The term opioid refers to any drug that is active at the opioid receptor, while opiates refers to naturally occurring derivatives of the opium plant, such as morphine. Narcotic is a legal term and generically refers to any drug that causes sedation. Emergency physicians commonly utilize opioids as analgesics and must be familiar with the clinical presentation and treatment of opioid toxicity.
Opioid overdose produces a clinical toxidrome: miosis, and central nervous system (CNS) and respiratory depression. However, normal or large pupils may be seen with diphenoxylate, meperidine, pentazocine, and propoxyphene toxicities. Severe hypoxia or co-ingestants could also produce mydriasis. Severe opioid overdose, especially with heroin, may be associated with acute lung injury. Seizures have been reported with tramadol, propoxyphene, and meperidine overdoses. Meperidine, tramadol, and dextromethorphan have been associated with serotonin syndrome when combined with other serotonergic agents. Methadone may prolong the QT interval and result in torsade de pointes. Opioid withdrawal is manifest by abdominal pain, nausea, vomiting, diarrhea, dysphoria, piloerection, and lacrimation.
Diagnosis and Differential
The diagnosis is clinical. Qualitative immunoassay urine drug screens are commonly available but must be interpreted with caution as there are numerous agents that produce false-positive and false-negative results for opioids. Toxicity from clonidine, guanfacine, and imidazolines mimics opioid intoxication and produces varying degrees of miosis and CNS/respiratory depression. Because response to naloxone with these agents is less reliable, consider clonidine intoxication in patients who appear opioid poisoned but do not respond to naloxone. Other possible causes of CNS depression and miosis include pontine hemorrhage and toxicity from organophosphates/carbamates, antipsychotics, and sedative-hypnotics (i.e., GHB).
Emergency Department Care and Disposition
Naloxone is the primary treatment for opioid toxicity. Administer a small dose of 0.1 to 0.4 mg IV, SC, or IM initially for CNS and respiratory depression to avoid precipitating withdrawal. Larger doses of 2 mg could be used in apneic patients. Repeat doses may be administered every 3 minutes. The pediatric dose is 0.1 mg/kg. Given the relatively short duration of action of naloxone, monitor closely for recurrent toxicity.
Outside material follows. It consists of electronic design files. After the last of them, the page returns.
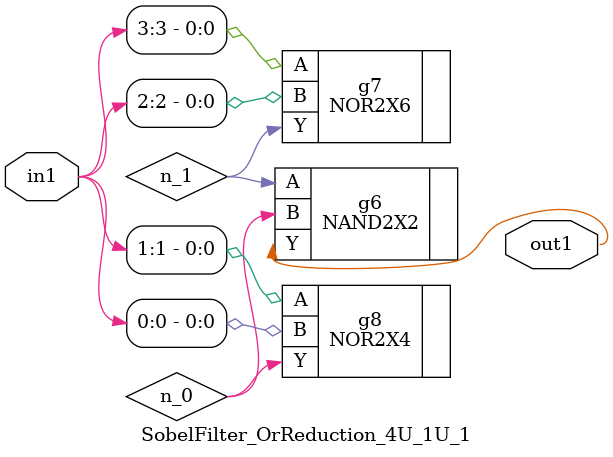
<source format=v>
`timescale 1ps / 1ps


module SobelFilter_OrReduction_4U_1U_1(in1, out1);
  input [3:0] in1;
  output out1;
  wire [3:0] in1;
  wire out1;
  wire n_0, n_1;
  NAND2X2 g6(.A (n_1), .B (n_0), .Y (out1));
  NOR2X6 g7(.A (in1[3]), .B (in1[2]), .Y (n_1));
  NOR2X4 g8(.A (in1[1]), .B (in1[0]), .Y (n_0));
endmodule



</source>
In large overdoses, consider an infusion of naloxone: two-thirds of the dose required to initially “wake up” the patient per hour.
Consider endotracheal intubation in patients who respond poorly to naloxone and those with acute lung injury from overdose.
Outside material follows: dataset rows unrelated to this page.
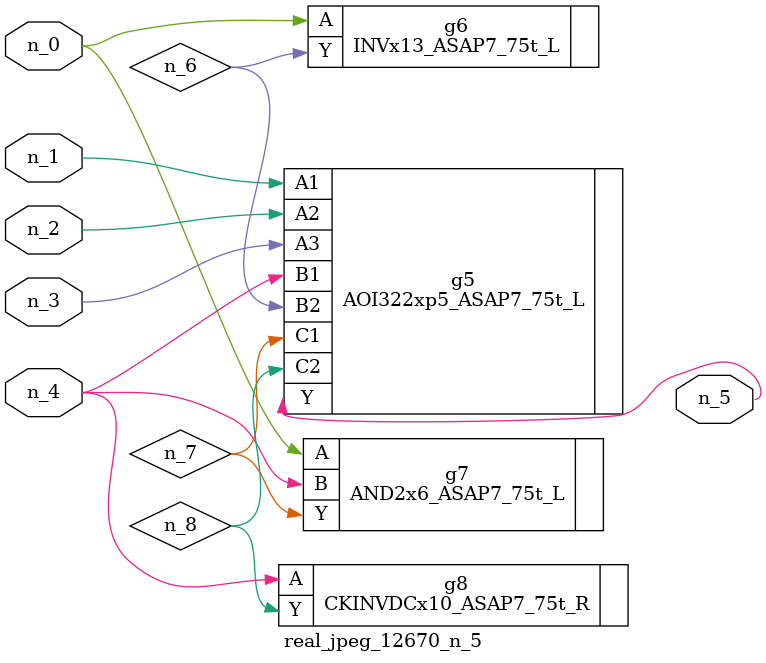
<source format=v>
module real_jpeg_12670_n_5 (n_4, n_0, n_1, n_2, n_3, n_5);

input n_4;
input n_0;
input n_1;
input n_2;
input n_3;

output n_5;

wire n_8;
wire n_6;
wire n_7;

INVx13_ASAP7_75t_L g6 ( 
.A(n_0),
.Y(n_6)
);

AND2x6_ASAP7_75t_L g7 ( 
.A(n_0),
.B(n_4),
.Y(n_7)
);

AOI322xp5_ASAP7_75t_L g5 ( 
.A1(n_1),
.A2(n_2),
.A3(n_3),
.B1(n_4),
.B2(n_6),
.C1(n_7),
.C2(n_8),
.Y(n_5)
);

CKINVDCx10_ASAP7_75t_R g8 ( 
.A(n_4),
.Y(n_8)
);


endmodule
</source>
Patients with heroin overdose who are awake and asymptomatic 2 hours after the last naloxone dose can be discharged. Patients with immediate-acting opioid exposures require observation for at least 6 hours, or 6 hours following naloxone administration if given. Patients with exposure to long-acting opioids (sustained release morphine/oxycodone, methadone, and buprenorphine) require admission for prolonged observation.
Treatment of opioid withdrawal is supportive (i.e., fluids, antiemetics). Clonidine 0.1 to 0.3 mg PO may be used to treat withdrawal.